**To-do item**
In the listing that follows, copy out each line that includes the word "κατά".

*** Block opens ***

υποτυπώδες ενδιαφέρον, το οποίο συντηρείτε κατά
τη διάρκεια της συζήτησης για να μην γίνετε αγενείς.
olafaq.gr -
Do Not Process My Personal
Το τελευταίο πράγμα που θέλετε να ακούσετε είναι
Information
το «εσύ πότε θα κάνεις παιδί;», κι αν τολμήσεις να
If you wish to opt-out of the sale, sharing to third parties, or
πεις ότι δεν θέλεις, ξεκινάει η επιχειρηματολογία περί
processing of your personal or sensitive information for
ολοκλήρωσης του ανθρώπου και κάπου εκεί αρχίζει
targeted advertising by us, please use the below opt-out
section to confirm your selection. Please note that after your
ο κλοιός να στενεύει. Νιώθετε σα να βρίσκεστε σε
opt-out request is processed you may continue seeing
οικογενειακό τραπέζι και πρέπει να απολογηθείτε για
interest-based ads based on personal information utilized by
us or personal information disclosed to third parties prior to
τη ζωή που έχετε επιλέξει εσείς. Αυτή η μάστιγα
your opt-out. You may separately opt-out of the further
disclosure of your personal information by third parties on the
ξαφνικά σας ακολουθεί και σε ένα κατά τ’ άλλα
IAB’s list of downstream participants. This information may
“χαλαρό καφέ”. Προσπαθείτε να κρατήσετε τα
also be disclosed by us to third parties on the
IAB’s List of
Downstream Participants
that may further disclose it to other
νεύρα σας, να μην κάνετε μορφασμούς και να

*** Block closes ***
*** Block opens ***

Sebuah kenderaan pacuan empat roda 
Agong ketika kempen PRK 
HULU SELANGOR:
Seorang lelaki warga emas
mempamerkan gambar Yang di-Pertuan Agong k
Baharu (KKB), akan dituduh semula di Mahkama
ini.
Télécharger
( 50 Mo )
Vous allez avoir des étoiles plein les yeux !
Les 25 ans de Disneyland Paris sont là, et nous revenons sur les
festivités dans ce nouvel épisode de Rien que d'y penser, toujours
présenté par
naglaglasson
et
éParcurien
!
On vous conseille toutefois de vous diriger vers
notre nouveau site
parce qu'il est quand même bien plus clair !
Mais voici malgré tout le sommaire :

*** Block closes ***

**Answer box**
υποτυπώδες ενδιαφέρον, το οποίο συντηρείτε κατά
ξαφνικά σας ακολουθεί και σε ένα κατά τ’ άλλα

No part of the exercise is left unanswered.